Sticking with the theme of foreign policy, you have Marco Rubio who actually said that the world “has never been more dangerous than it is today.” I’ll let Jonathan Chait take it from there:
To be sure, Rubio’s claim that the world “has never been more dangerous than it is today” is not just wrong but insanely wrong. How about when a massive communist empire threatened us with nuclear annihilation? Or when Nazi Germany and Imperial Japan launched a war of extermination? Or when the Mongols amassed the largest land conquest in human history and left behind smoking ruins and pyramids of skulls?
As Stephen Pinker has argued, the world has in fact grown comprehensively safer in nearly every respect. This is true whether safety is defined in humanitarian or geopolitical terms.
Ahhh…but how about that other “serious” candidate, Jeb Bush? Yes, the one who’s most recent faux pax (in a very long list so far) was to embrace a new campaign theme about how his brother “kept us safe.” Josh Marshall’s reaction to that one was: “Put a Fork in Him.”
It’s not simply that George W. Bush’s tenure is still quite unpopular with the country at large, though feelings have softened toward the man himself. It’s that quite obviously not being his own man makes Jeb look weak and silly, quite apart from being identified with policies that at least the general electorate remains broadly opposed to.
And when it comes to John Kasich – get back to me about him when he’s averaging more than 3-4% in the polls. I also don’t think that any candidate in the last debate was more incoherent than Kasich. So it’s not looking good for him right now.
Of course, a lot of this pinning for “normalcy” hinges on the mythology that in 2012 Republicans rejected the candidacies of people like Herman Cain and Rick Perry to settle on the “serious” one in that group…Mitt Romney. That completely ignores – as Steve Benen chronicled so assiduously – “Mitt’s Mendacity.” Or perhaps people are thinking about 2008 when they chose the “serious” John McCain – with his running mate Sarah Palin.
The fact is that Republicans on the national level rejected “normalcy” after the presidency of George W. Bush left us mired in two wars in the Middle East with mounting debt and the Great Recession. The three pillars of GOP orthodoxy – military interventionism, tax cuts and deregulation – had been demonstrated to be total failures.

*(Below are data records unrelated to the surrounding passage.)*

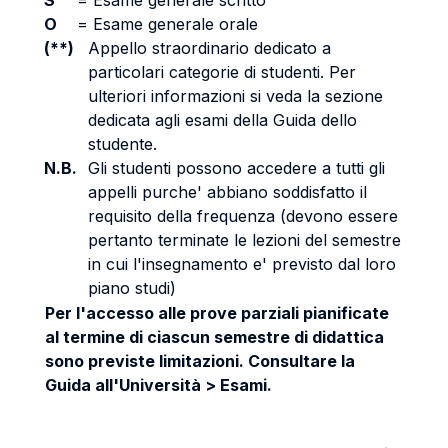
S
=
Esame generale scritto
O
=
Esame generale orale
(**)
Appello straordinario dedicato a
particolari categorie di studenti. Per
ulteriori informazioni si veda la sezione
dedicata agli esami della Guida dello
studente.
N.B.
Gli studenti possono accedere a tutti gli
appelli purche' abbiano soddisfatto il
requisito della frequenza (devono essere
pertanto terminate le lezioni del semestre
in cui l'insegnamento e' previsto dal loro
piano studi)
Per l'accesso alle prove parziali pianificate
al termine di ciascun semestre di didattica
sono previste limitazioni. Consultare la
Guida all'Università > Esami.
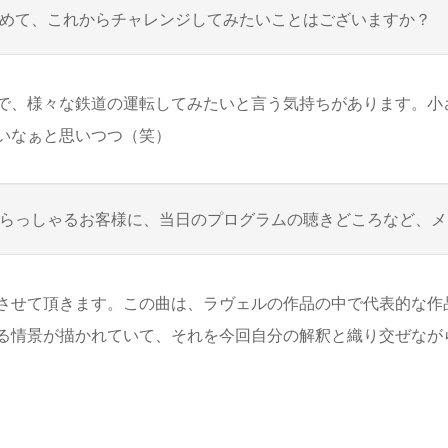
めて、これからチャレンジしてみたいことはございますか？
、様々な鉄道の運転してみたいと言う気持ちがあります。小
いなぁと思いつつ（笑）
らっしゃるお客様に、当日のプログラムの聴きどころなど、メ
せて頂きます。この曲は、ラヴェルの作品の中で代表的な作
る情景が描かれていて、それを今回自分の解釈と織り交ぜなが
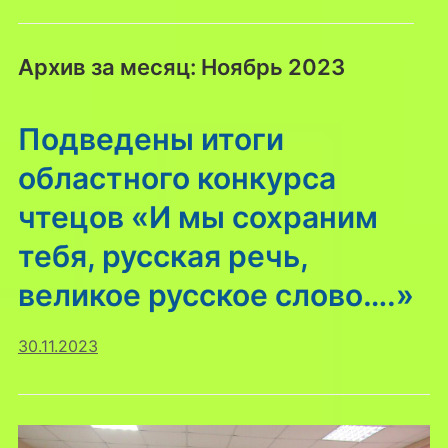
Архив за месяц:
Ноябрь 2023
Подведены итоги
областного конкурса
чтецов «И мы сохраним
тебя, русская речь,
великое русское слово….»
30.11.2023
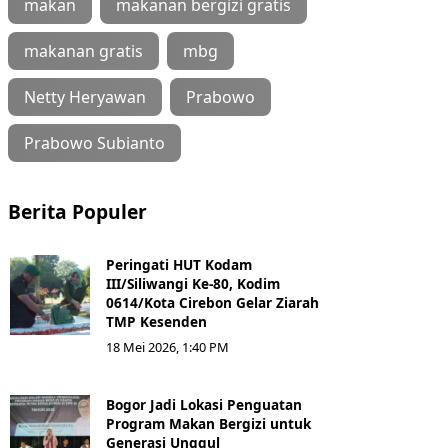
makan
makanan bergizi gratis
makanan gratis
mbg
Netty Heryawan
Prabowo
Prabowo Subianto
Berita Populer
Peringati HUT Kodam
III/Siliwangi Ke-80, Kodim
0614/Kota Cirebon Gelar Ziarah
TMP Kesenden
18 Mei 2026, 1:40 PM
Bogor Jadi Lokasi Penguatan
Program Makan Bergizi untuk
Generasi Unggul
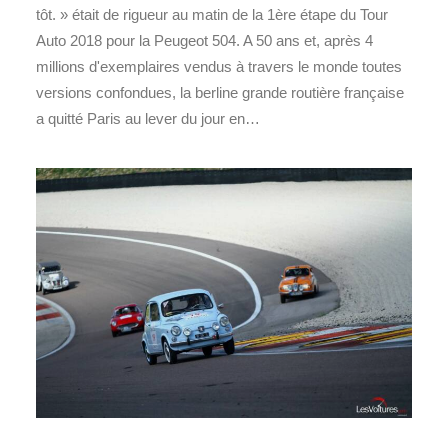
tôt. » était de rigueur au matin de la 1ère étape du Tour
Auto 2018 pour la Peugeot 504. A 50 ans et, après 4
millions d'exemplaires vendus à travers le monde toutes
versions confondues, la berline grande routière française
a quitté Paris au lever du jour en…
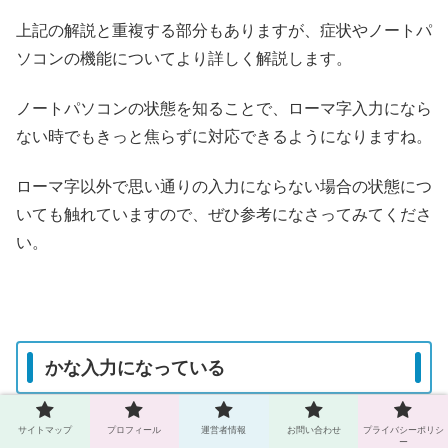
上記の解説と重複する部分もありますが、症状やノートパ
ソコンの機能についてより詳しく解説します。
ノートパソコンの状態を知ることで、ローマ字入力になら
ない時でもきっと焦らずに対応できるようになりますね。
ローマ字以外で思い通りの入力にならない場合の状態につ
いても触れていますので、ぜひ参考になさってみてくださ
い。
かな入力になっている
「あ」と入力するために「A/ち」のキーを押すと「ち」と
サイトマップ
プロフィール
運営者情報
お問い合わせ
プライバシーポリシ
ー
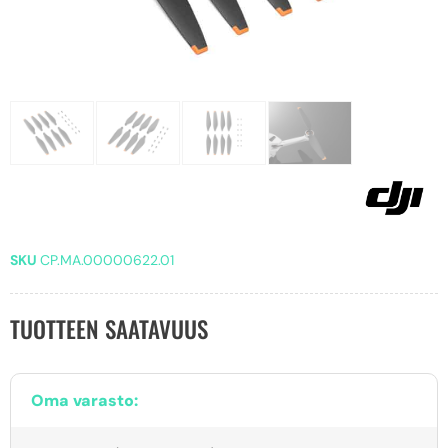
SKU
CP.MA.00000622.01
TUOTTEEN SAATAVUUS
Oma varasto:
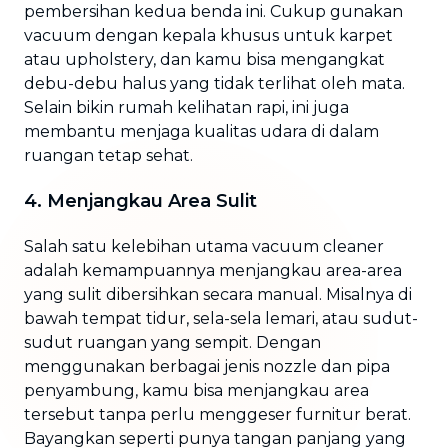
pembersihan kedua benda ini. Cukup gunakan
vacuum dengan kepala khusus untuk karpet
atau upholstery, dan kamu bisa mengangkat
debu-debu halus yang tidak terlihat oleh mata.
Selain bikin rumah kelihatan rapi, ini juga
membantu menjaga kualitas udara di dalam
ruangan tetap sehat.
4. Menjangkau Area Sulit
Salah satu kelebihan utama vacuum cleaner
adalah kemampuannya menjangkau area-area
yang sulit dibersihkan secara manual. Misalnya di
bawah tempat tidur, sela-sela lemari, atau sudut-
sudut ruangan yang sempit. Dengan
menggunakan berbagai jenis nozzle dan pipa
penyambung, kamu bisa menjangkau area
tersebut tanpa perlu menggeser furnitur berat.
Bayangkan seperti punya tangan panjang yang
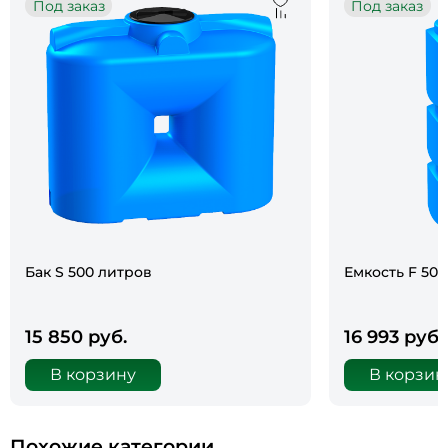
Под заказ
Под заказ
Бак S 500 литров
Емкость F 50
15 850 руб.
16 993 руб.
В корзину
В корзин
Похожие категории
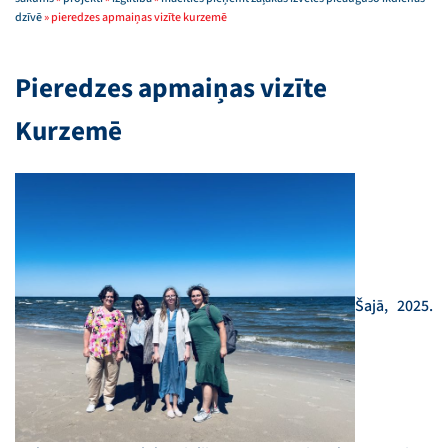
dzīvē
»
pieredzes apmaiņas vizīte kurzemē
Pieredzes apmaiņas vizīte
Kurzemē
Šajā, 2025.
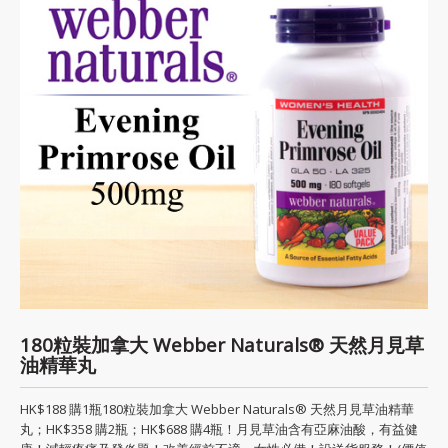
180粒裝加拿大 Webber Naturals® 天然月見草
油精華丸
HK$188 購1瓶180粒裝加拿大 Webber Naturals® 天然月見草油精華
丸；HK$358 購2瓶；HK$688 購4瓶！月見草油含有亞麻油酸，有益健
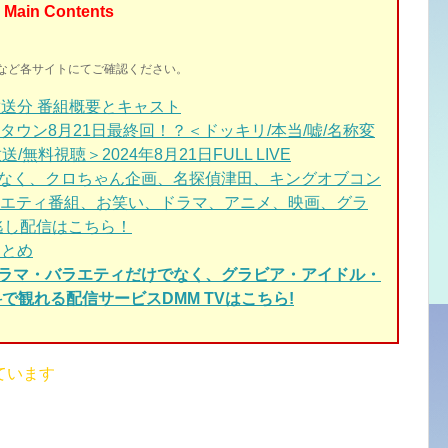
Main Contents
イトなど各サイトにてご確認ください。
送分 番組概要とキャスト
ウン8月21日最終回！？＜ドッキリ/本当/嘘/名称変
送/無料視聴＞2024年8月21日FULL LIVE
なく、クロちゃん企画、名探偵津田、キングオブコン
エティ番組、お笑い、ドラマ、アニメ、映画、グラ
逃し配信はこちら！
とめ
ドラマ・バラエティだけでなく、グラビア・アイドル・
で観れる配信サービスDMM TVはこちら!
ています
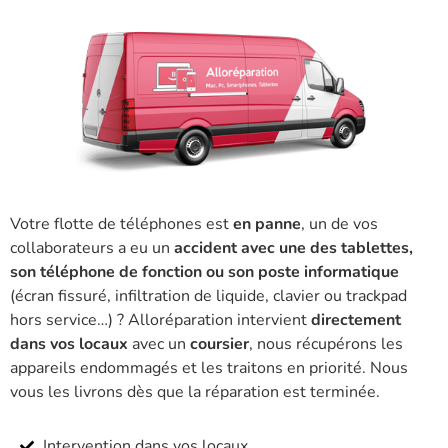
Votre flotte de téléphones est
en panne
, un de vos
collaborateurs a eu un
accident avec une des tablettes,
son téléphone de fonction ou son poste informatique
(écran fissuré, infiltration de liquide, clavier ou trackpad
hors service…) ? Alloréparation intervient
directement
dans vos locaux
avec un
coursier
, nous récupérons les
appareils endommagés et les traitons en priorité. Nous
vous les livrons dès que la réparation est terminée.
Intervention dans vos locaux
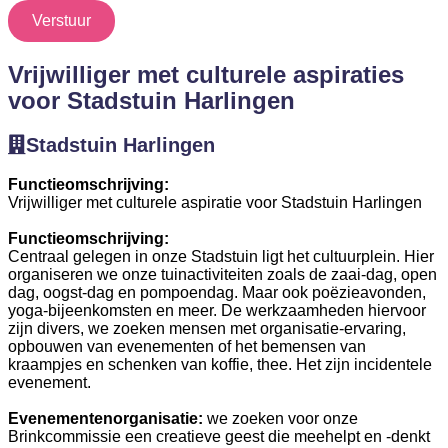
Verstuur
Vrijwilliger met culturele aspiraties
voor Stadstuin Harlingen
Stadstuin Harlingen
Functieomschrijving:
Vrijwilliger met culturele aspiratie voor Stadstuin Harlingen
Functieomschrijving:
Centraal gelegen in onze Stadstuin ligt het cultuurplein. Hier
organiseren we onze tuinactiviteiten zoals de zaai-dag, open
dag, oogst-dag en pompoendag. Maar ook poëzieavonden,
yoga-bijeenkomsten en meer. De werkzaamheden hiervoor
zijn divers, we zoeken mensen met organisatie-ervaring,
opbouwen van evenementen of het bemensen van
kraampjes en schenken van koffie, thee. Het zijn incidentele
evenement.
Evenementenorganisatie:
we zoeken voor onze
Brinkcommissie een creatieve geest die meehelpt en -denkt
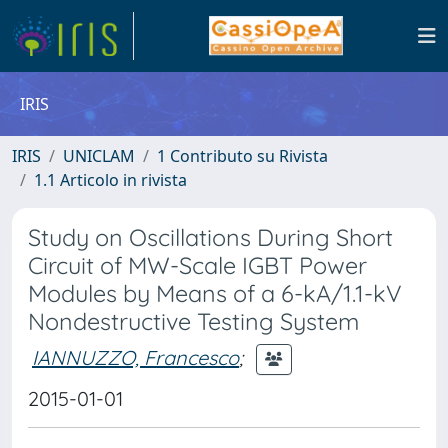
IRIS
IRIS
UNICLAM
1 Contributo su Rivista
1.1 Articolo in rivista
Study on Oscillations During Short
Circuit of MW-Scale IGBT Power
Modules by Means of a 6-kA/1.1-kV
Nondestructive Testing System
IANNUZZO, Francesco
;
2015-01-01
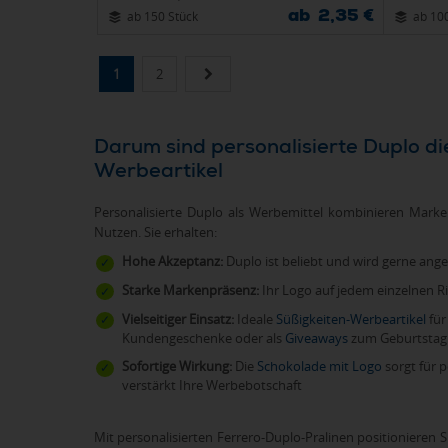
ab 2,35 €
ab 150 Stück
ab 10
1
2
Darum sind personalisierte Duplo die perfekten
Werbeartikel
Personalisierte Duplo als Werbemittel kombinieren Mark
Nutzen. Sie erhalten:
Hohe Akzeptanz:
Duplo ist beliebt und wird gerne a
Starke Markenpräsenz:
Ihr Logo auf jedem einzelnen Ri
Vielseitiger Einsatz:
Ideale
Süßigkeiten-Werbeartikel
für
Kundengeschenke oder als
Giveaways
zum Geburtstag 
Sofortige Wirkung:
Die
Schokolade mit Logo
sorgt für 
verstärkt Ihre Werbebotschaft
Mit personalisierten Ferrero-Duplo-Pralinen positionieren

At that point, they could have chosen to rethink their orthodoxy. Instead Republicans decided to fuel an insurgency against the Democratic President in order to mount a campaign of total obstruction. Since then, their presidential campaigns have become “post-policy” and are focused mostly on railing about the opposition in order to fear-monger. We’re not likely to see a return to normalcy until they come up with another option.